I will take a closer look later this month if this can help.

I have thought about this, but I don’t think that a sequential pattern match is fast enough. Since these magic numbers are of different length and you only now the length after you had a successfull match, I think some kind of Trie

3 Likes

@Nobbz, see “checktype_contents” in this file
http://cpansearch.perl.org/src/PMISON/File-Type-0.22/lib/File/Type.pm

1 Like

Quick note that @NobbZ has been hard at work on file_info over the last couple of weeks.

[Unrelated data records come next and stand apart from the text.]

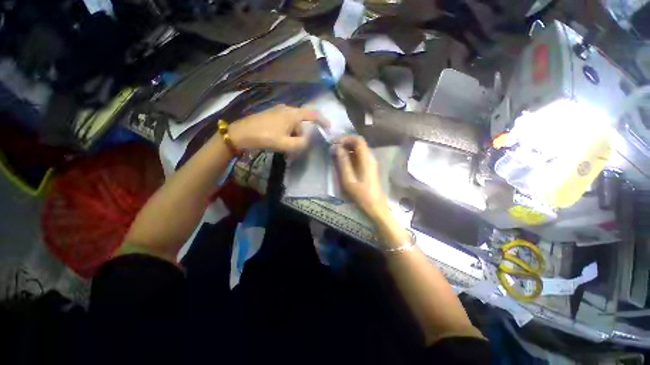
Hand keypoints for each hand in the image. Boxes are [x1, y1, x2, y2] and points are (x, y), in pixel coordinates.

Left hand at [229, 104, 327, 152]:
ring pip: (293, 125)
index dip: (322, 120)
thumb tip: (306, 141)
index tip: (328, 127)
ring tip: (286, 148)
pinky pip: (285, 124)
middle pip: (301, 123)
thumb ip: (300, 144)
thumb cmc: (265, 137)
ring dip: (293, 136)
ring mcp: (278, 111)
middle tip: (296, 149)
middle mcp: (287, 109)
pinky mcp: (272, 115)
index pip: (313, 114)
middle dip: (301, 136)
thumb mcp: (285, 144)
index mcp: (292, 114)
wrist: (241, 133)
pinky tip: (280, 141)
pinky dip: (287, 133)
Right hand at [334, 136, 389, 220]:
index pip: (358, 140)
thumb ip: (343, 163)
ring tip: (336, 153)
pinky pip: (360, 157)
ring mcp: (371, 163)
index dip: (346, 138)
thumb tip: (337, 148)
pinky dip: (351, 155)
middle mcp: (370, 158)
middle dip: (346, 143)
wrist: (375, 206)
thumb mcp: (349, 179)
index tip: (335, 142)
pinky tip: (344, 161)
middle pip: (359, 144)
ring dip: (348, 149)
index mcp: (366, 159)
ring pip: (359, 150)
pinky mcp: (370, 168)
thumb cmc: (361, 194)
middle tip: (334, 147)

Thanks, @NobbZ !

5 Likes

Thanks! @Nobbz :grinning:

1 Like

Hey why can I be getting this error when I am trying to use the package?

** (MimetypeParser.Exception) illegal characters "`"
        (mimetype_parser) lib/mimetype_parser.ex:14: MimetypeParser.parse!/2
        (file_info) lib/file_info/mime.ex:25: FileInfo.Mime.parse!/1
        (file_info) lib/file_info.ex:39: FileInfo.to_tuple/1
        (elixir) lib/stream.ex:565: anonymous fn/4 in Stream.map/2
        (elixir) lib/enum.ex:3317: Enumerable.List.reduce/3
        (elixir) lib/stream.ex:1568: Enumerable.Stream.do_each/4
        (elixir) lib/enum.ex:3015: Enum.reverse/1
        (elixir) lib/enum.ex:2647: Enum.to_list/1
        (elixir) lib/map.ex:181: Map.new_from_enum/1

Because there is some invalid character in the MIME-Type. Please check the result of calling file --mime-type on the file in question. Also please feel free to open a bugt report at https://gitlab.com/NobbZ/file_info/issues.

if i go into the folder and call it there it works:

image/jpeg

Is that the full output? There has to be something else confusing the system… And is that the same machine than the one you have the problem with or is it another machine you try to upload from?

the full output is

random-grid.pdf: image/jpeg

it is the same machine, but the project is running inside a docker container

Does the result change when run in the docker container? Injecting the same set of --env values as when running the app.